* **EXERCISE OBJECTIVE**
Search the entries below for the string "Jugendliche" and copy the lines that hold it.

(Transcribed page contents)
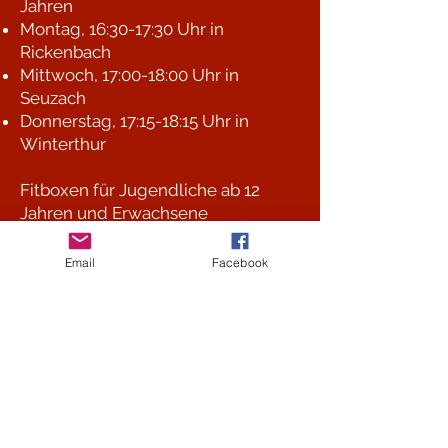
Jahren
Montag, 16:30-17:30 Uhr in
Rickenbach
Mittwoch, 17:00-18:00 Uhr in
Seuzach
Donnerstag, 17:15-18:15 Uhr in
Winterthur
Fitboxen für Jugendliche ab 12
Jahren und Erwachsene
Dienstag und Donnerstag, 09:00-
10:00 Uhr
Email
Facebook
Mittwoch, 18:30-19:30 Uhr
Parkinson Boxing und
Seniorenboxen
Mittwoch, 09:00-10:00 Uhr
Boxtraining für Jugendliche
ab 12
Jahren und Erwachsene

--

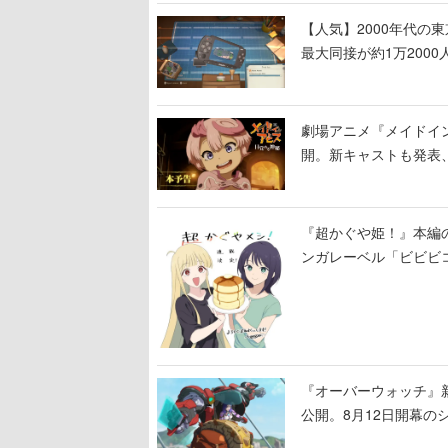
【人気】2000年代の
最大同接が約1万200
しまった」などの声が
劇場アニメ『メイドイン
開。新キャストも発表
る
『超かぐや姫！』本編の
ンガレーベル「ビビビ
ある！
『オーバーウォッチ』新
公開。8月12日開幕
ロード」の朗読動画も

* **RESULT BELOW**
Fitboxen für Jugendliche ab 12
Boxtraining für Jugendliche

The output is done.